C’est une question que je me suis posée en travaillant sur le chapitre Sensorialité du livre que j’ai co-écrit avec Gilles Favro il y a quelque temps maintenant. Je me suis reposé cette question récemment, pour un autre projet, toujours avec Gilles, et comme je n’aime pas trop me reposer sur mes acquis, j’ai recommencé mes recherches. Cela m’a replongé dans le passé où j’ai dû faire le tri entre ce qui ressort des croyances populaires et de la science. Et, comme à l’époque, j’ai fini par me retrancher chez mon ami de toujours : Google Scholar.

J’ai découvert que le lien entre la créativité et certaines couleurs particulières a été étudié par des chercheurs de différents domaines : la psychologie, mais aussi l’ergonomie, l’interaction homme-machine et l’architecture. Merci Google !

Cependant, malgré le nombre considérable de références, peu d’entre elles offrent des résultats concrets et fiables. Les données sont rares et parfois contradictoires. Cependant, dans tout ce fouillis, il y a tout de même quelques pépites intéressantes. En voici un résumé 🙂

Rouge ou bleu ?

La première étude pertinente a comparé les effets du rouge et du bleu sur diverses tâches cognitives, y compris la créativité et la conception de produits (Metha et Zhu, 2009). On peut s’attendre à ce que les deux couleurs jouent un rôle sur la créativité : le rouge est fort et excitant, tandis que le bleu est une couleur plus apaisante et intellectuelle, en tout cas dans notre bagage culturel, c’est ainsi.
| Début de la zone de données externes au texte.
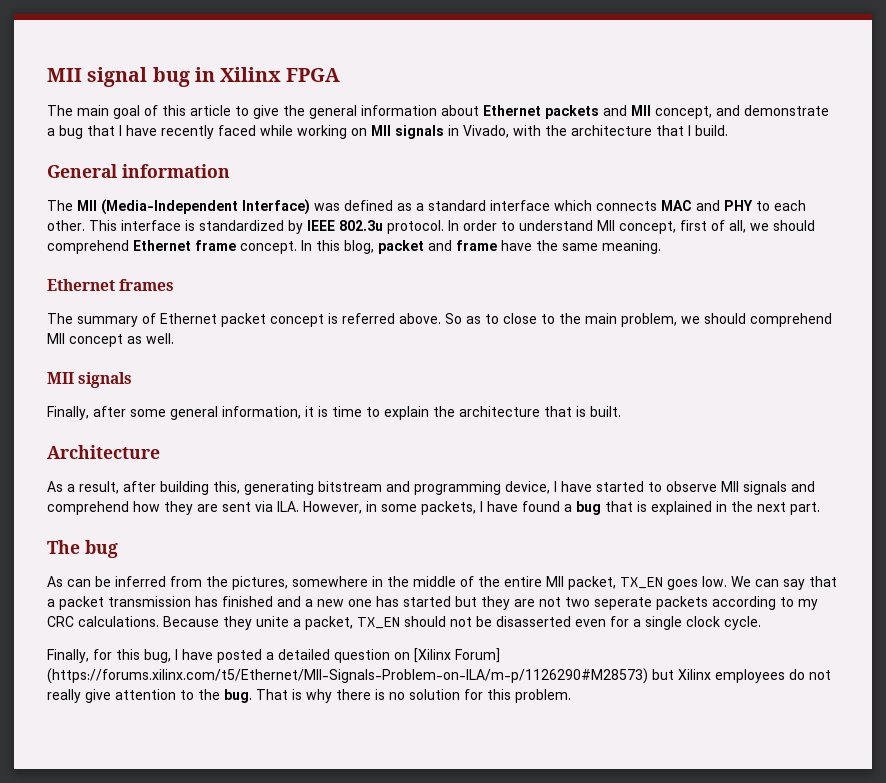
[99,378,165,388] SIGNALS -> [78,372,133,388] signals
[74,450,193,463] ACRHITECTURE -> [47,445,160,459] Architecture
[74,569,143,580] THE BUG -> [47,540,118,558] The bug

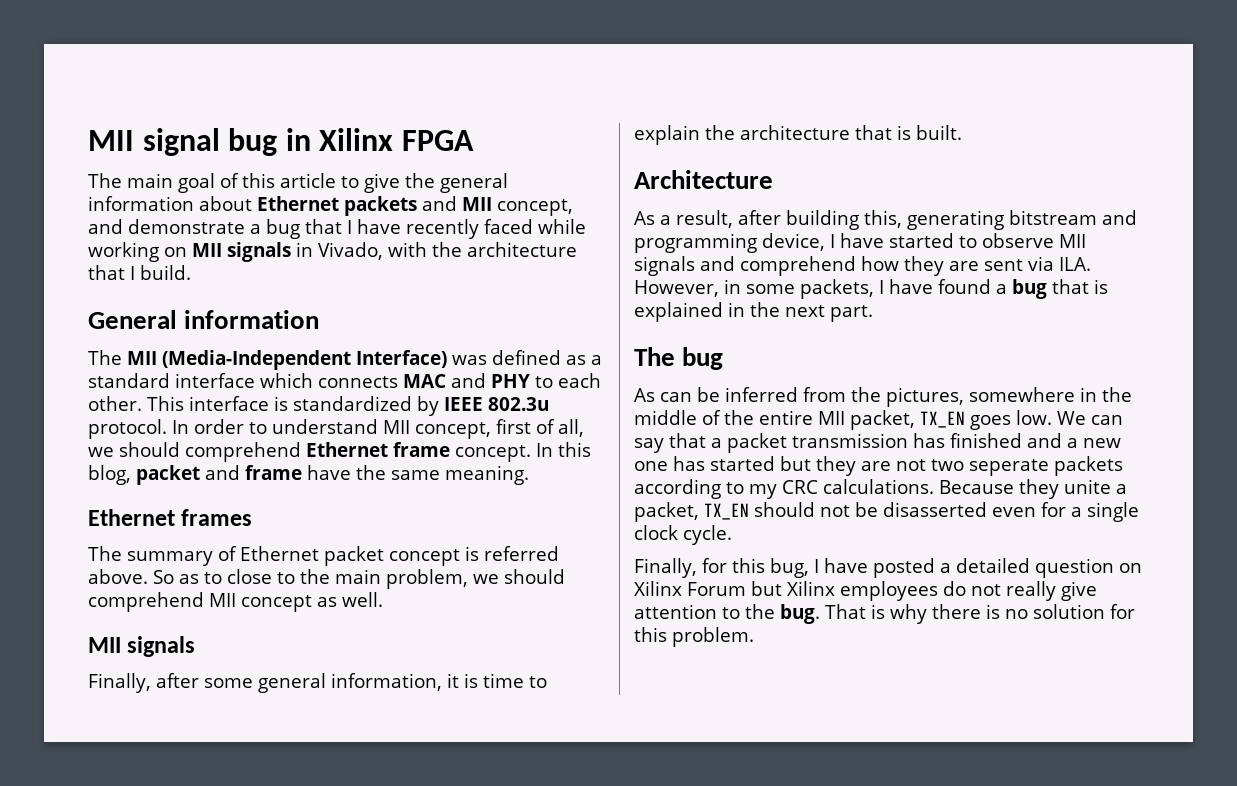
[414,648,500,663] [47,668,648,684] [Xilinx Forum] (https://forums.xilinx.com/t5/Ethernet/MII-Signals-Problem-on-ILA/m-p/1126290#M28573) -> [634,581,746,596] Xilinx Forum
Les auteurs de cette étude ont mené 6 expériences et publié leur article dans Science, la revue académique la plus vendue et lue dans le monde. Pour la petite histoire, cette revue a été créée par Thomas Edison en 1880. Elle ne date donc pas d’hier.

Les résultats montrent clairement que le bleu est une meilleure couleur que le rouge pour favoriser la créativité : les personnes ont généré plus d’idées créatives dans une tâche de type brainstorming lorsqu’elles travaillaient sur un ordinateur avec un écran de fond bleu que les personnes qui travaillaient sur un écran de fond rouge.
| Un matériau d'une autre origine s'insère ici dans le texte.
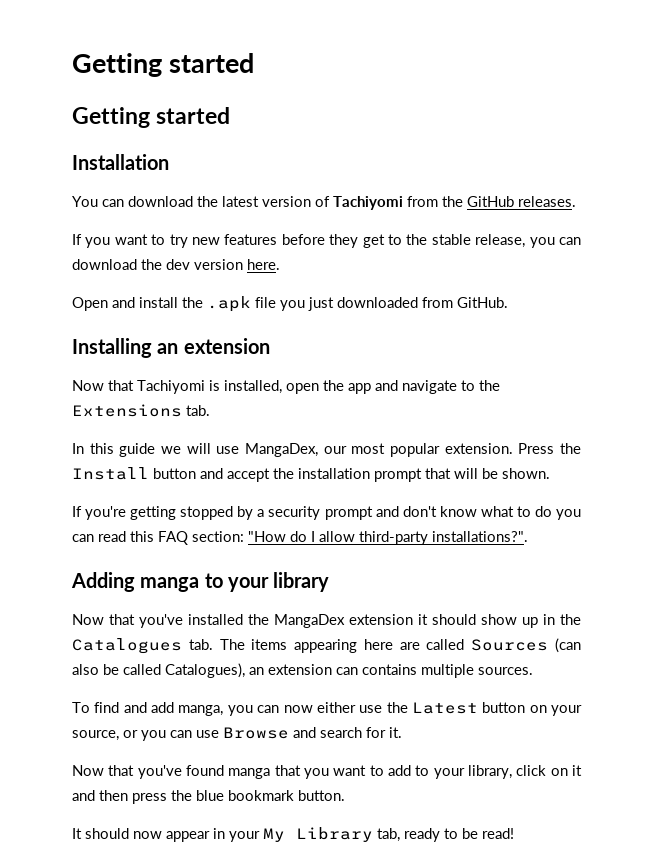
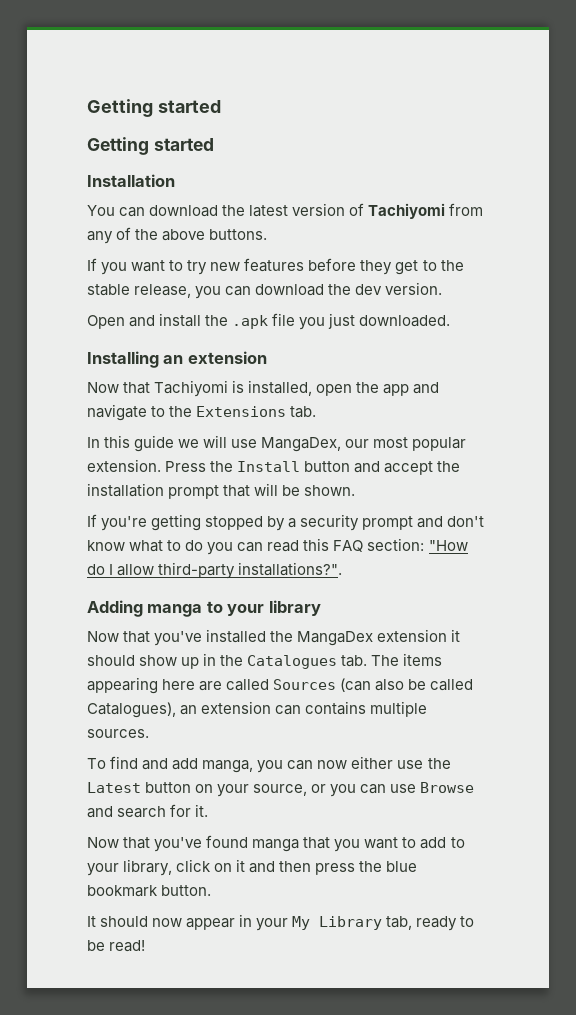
[442,196,576,207] the GitHub releases. -> [87,227,268,244] any of the above buttons.
[194,259,280,270] version here. -> [385,282,443,295] version.
[337,297,508,308] downloaded from GitHub. -> [359,315,451,327] downloaded.

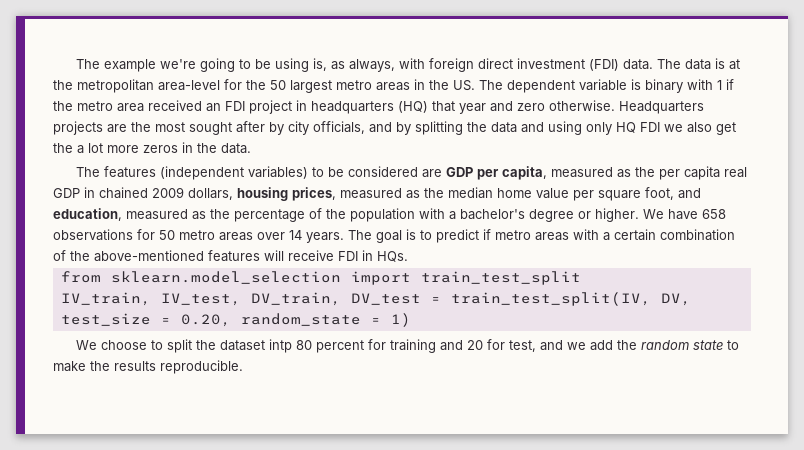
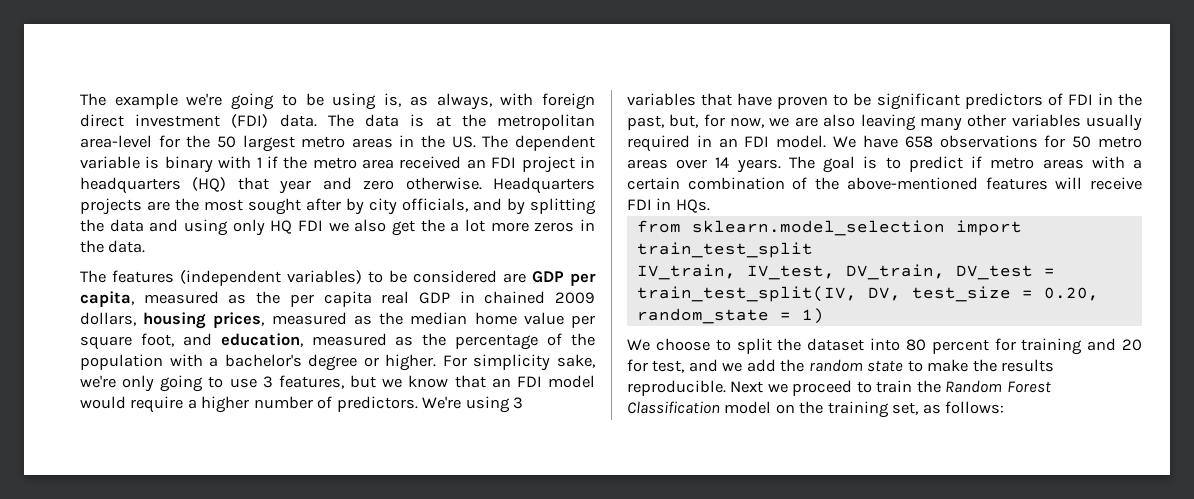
(639, 215) none -> [442,354,595,371] [80,375,595,392] [80,396,524,413] [627,93,1142,110] [627,114,1142,131] [627,135,827,152] For simplicity sake, we're only going to use 3 features, but we know that an FDI model would require a higher number of predictors. We're using 3 variables that have proven to be significant predictors of FDI in the past, but, for now, we are also leaving many other variables usually required in an FDI model.
[269,339,293,353] intp -> [870,338,900,351] into
(243, 367) none -> [730,380,1051,396] [627,401,1005,418] Next we proceed to train the Random Forest Classification model on the training set, as follows:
De plus, lorsque les gens ont reçu un ensemble de pièces géométriques bleues ou rouges pour concevoir un nouveau jouet pour enfants, ils ont produit des jouets plus pratiques et appropriés lorsqu’ils travaillaient avec les parties rouges, et des dessins plus originaux et nouveaux lorsqu’ils travaillaient avec les pièces bleues.
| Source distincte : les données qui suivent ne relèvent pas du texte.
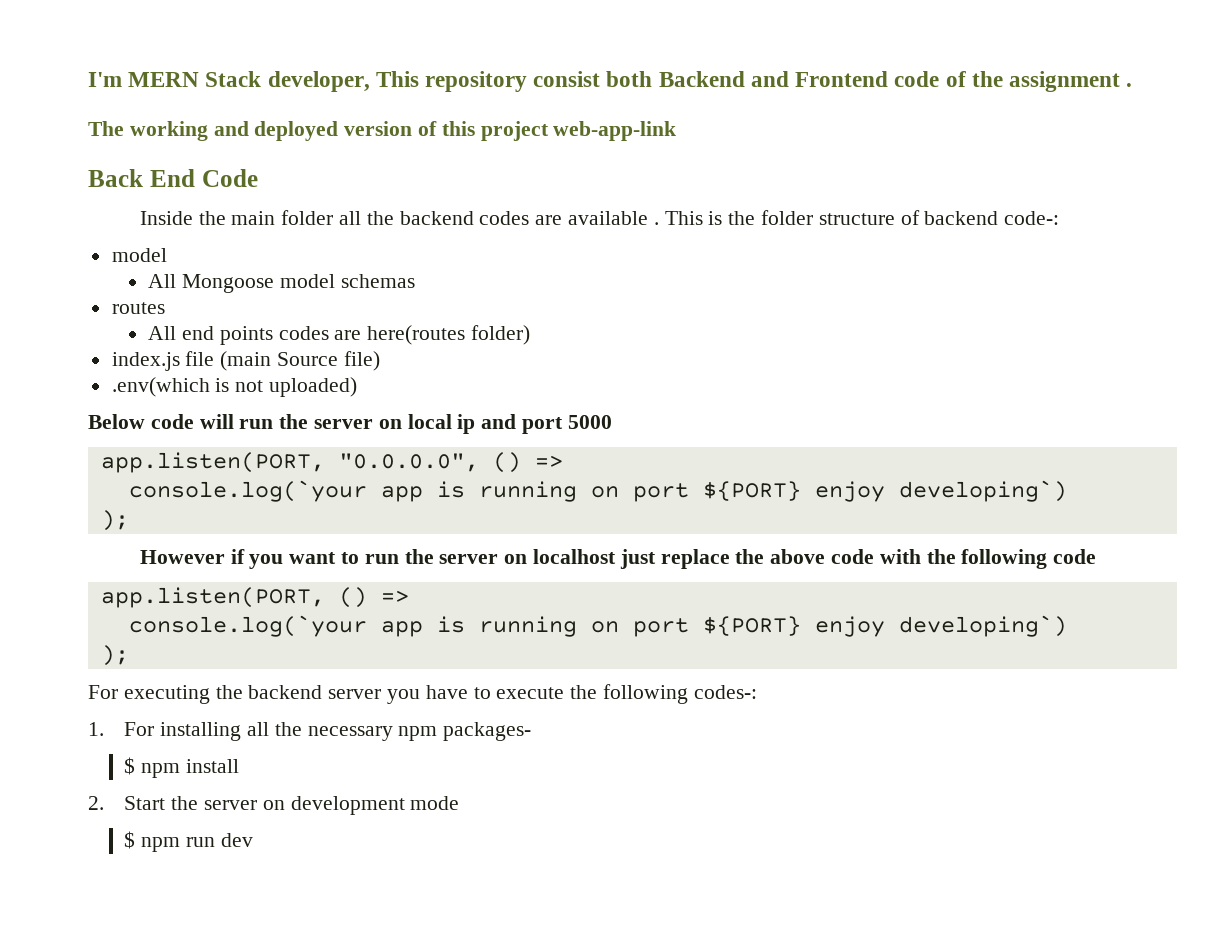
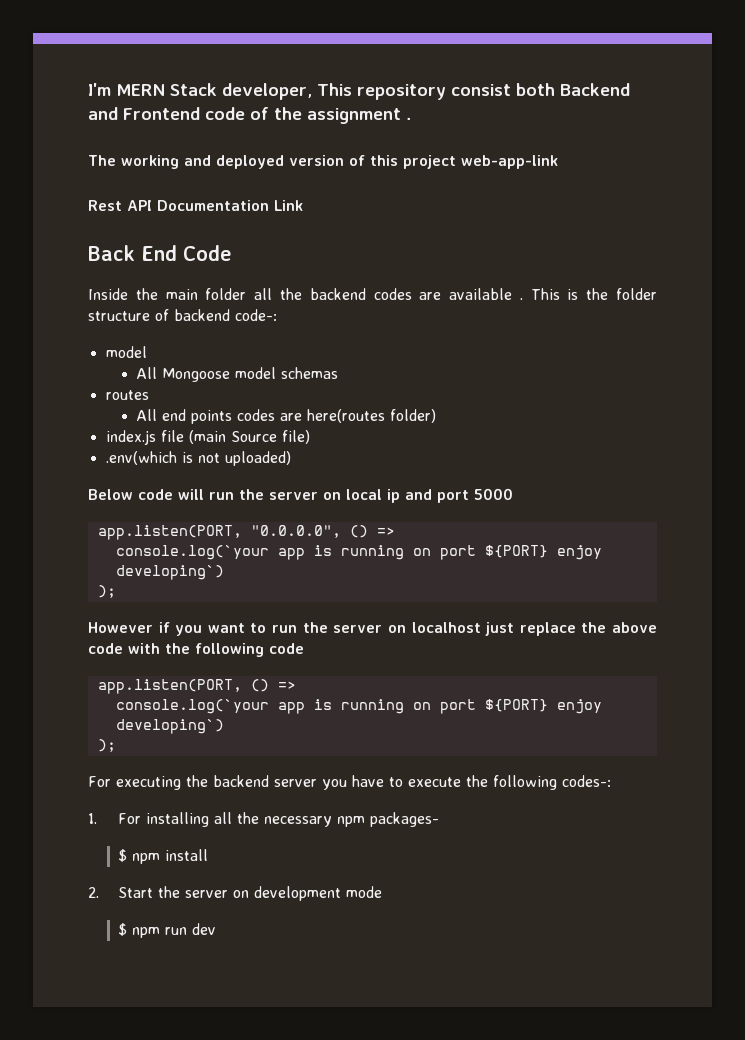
(677, 131) none -> [88,200,303,211] // Rest API Documentation Link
Avant de vous précipiter pour repeindre votre bureau en bleu de haut en bas, notez que bien que les résultats suggèrent que le bleu favorise légèrement la créativité, il se pourrait aussi que ce soit surtout le rouge qui soit mauvais pour la créativité. En effet, cette dernière hypothèse est ce qu’avancent d’autres études : le rouge altère les performances sur de nombreux types de tâches cognitives, et cela semble se produire en dehors de la conscience des participants (Elliot et al., 2007).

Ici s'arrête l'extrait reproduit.